Последнее восстание отлично понимало все выгоды, которые ему представляла собою непроходимая дебрь с своими полянами, заготовленным сеном и звериною.
Пуща одно время была приютом для многих формировавшихся шаек, и в нее старались прорываться сформированные отряды, нуждавшиеся в роздыхе или укомплектовании.
Поздними осенними сумерками холодного литовского дня один из таких отрядов, состоявший из тридцати хорошо вооруженных всадников, осторожно шел узенькою болотною дорожкою по пуще, на север от Беловежи. Отряд этот двигался довольно редкою цепью по два в ряд, наблюдая при том глубочайшую тишину. Не только не брячала ни одна сабля, но даже не пырхала ни одна усталая лошадь, и, несмотря на все это, молодой предводитель отряда все-таки беспрестанно останавливался, строго произносил «тс» и с заячьей осторожностью то прислушивался к трепетному шепоту слегка колеблющихся вершин, то старался, кажется, пронизать своим взглядом чащу, окружающую трясину.

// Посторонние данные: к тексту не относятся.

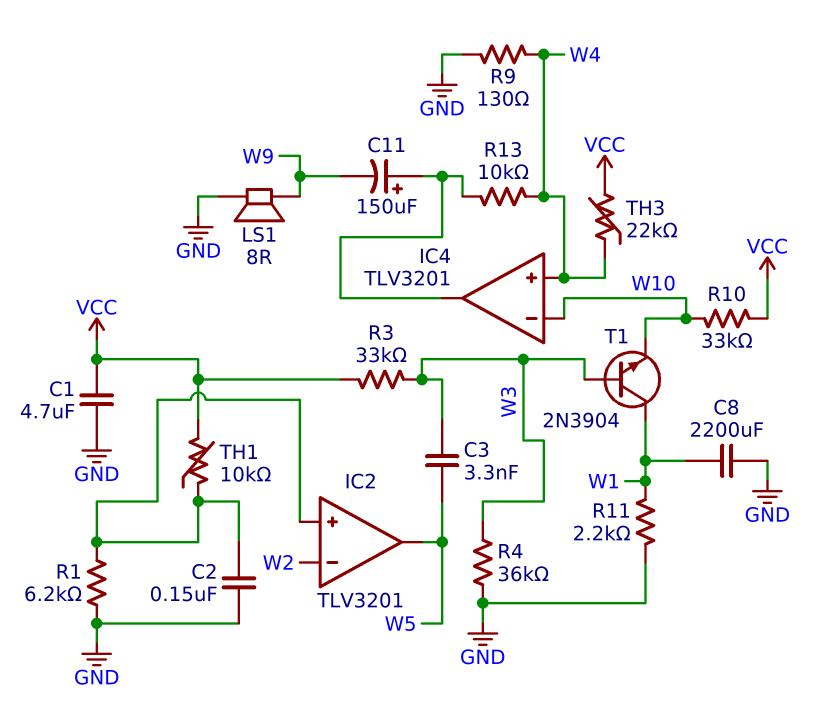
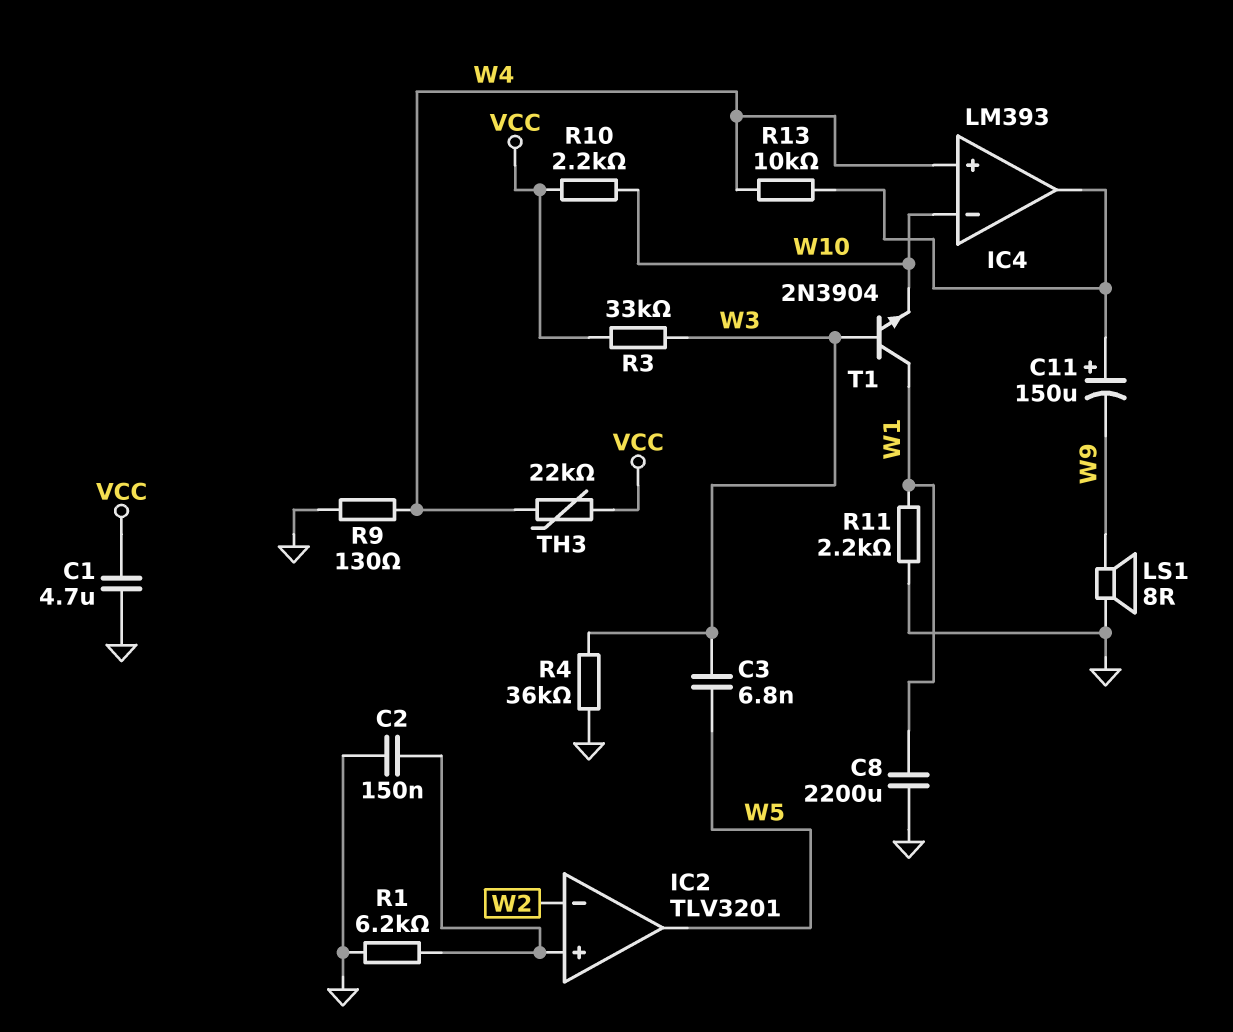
C3: 3.3nF (W3, W5) -> 6.8nF (W3, W5)
IC4: TLV3201 -> LM393
R10: 33k (VCC, W10) -> 2.2k (VCC, W10)
TH1: 10k (IC2/in+, VCC) -> none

Только перейдя болото и видя, что последняя пара его отряда сошла с дорожки, кое-как насыпанной через топкое болото, он остановил лошадь, снял темно-малиновую конфедератку с белой опушкой и, обернувшись к отряду, перекрестился.
– Ну, вынес Бог, – сказал молодой человек, стараясь говорить как можно тише. – Будь здесь спрятаны десять москалей, мы бы все, как куры, пропали в этом болоте.
Отряд тоже снял шапки, и все набожно перекрестились; старик-трубач, ехавший возле предводителя, сложил на груди свои костлявые руки и, склонив к ним седую голову, начал шептать пацержи.